**WORK TO COMPLETE:**
Could you set down the listing below exactly and omit its images?

**RECORDS TO PROCESS:**
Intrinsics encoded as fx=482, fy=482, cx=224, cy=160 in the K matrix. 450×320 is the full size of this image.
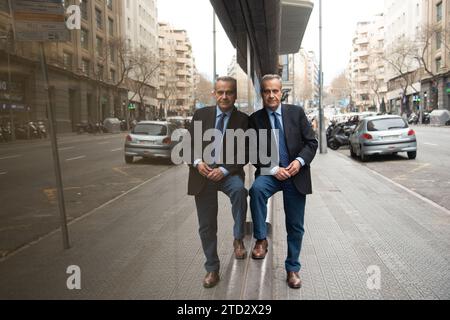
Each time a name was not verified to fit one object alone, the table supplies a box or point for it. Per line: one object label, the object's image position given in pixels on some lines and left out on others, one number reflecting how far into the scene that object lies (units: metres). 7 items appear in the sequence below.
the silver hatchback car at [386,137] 15.04
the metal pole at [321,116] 19.22
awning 6.24
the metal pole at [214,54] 4.85
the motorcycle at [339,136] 22.62
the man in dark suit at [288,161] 3.95
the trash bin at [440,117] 43.16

**EXERCISE OUTPUT:**
Intrinsics encoded as fx=482, fy=482, cx=224, cy=160 in the K matrix. 450×320 is the full size of this image.
Each time a name was not verified to fit one object alone, the table supplies a box or point for it. Per line: one object label, the object's image position given in pixels on some lines and left out on others, one number reflecting how far into the scene that object lies (units: metres). 7 items appear in the sequence below.
the silver hatchback car at [386,137] 15.04
the metal pole at [321,116] 19.22
awning 6.24
the metal pole at [214,54] 4.85
the motorcycle at [339,136] 22.62
the man in dark suit at [288,161] 3.95
the trash bin at [440,117] 43.16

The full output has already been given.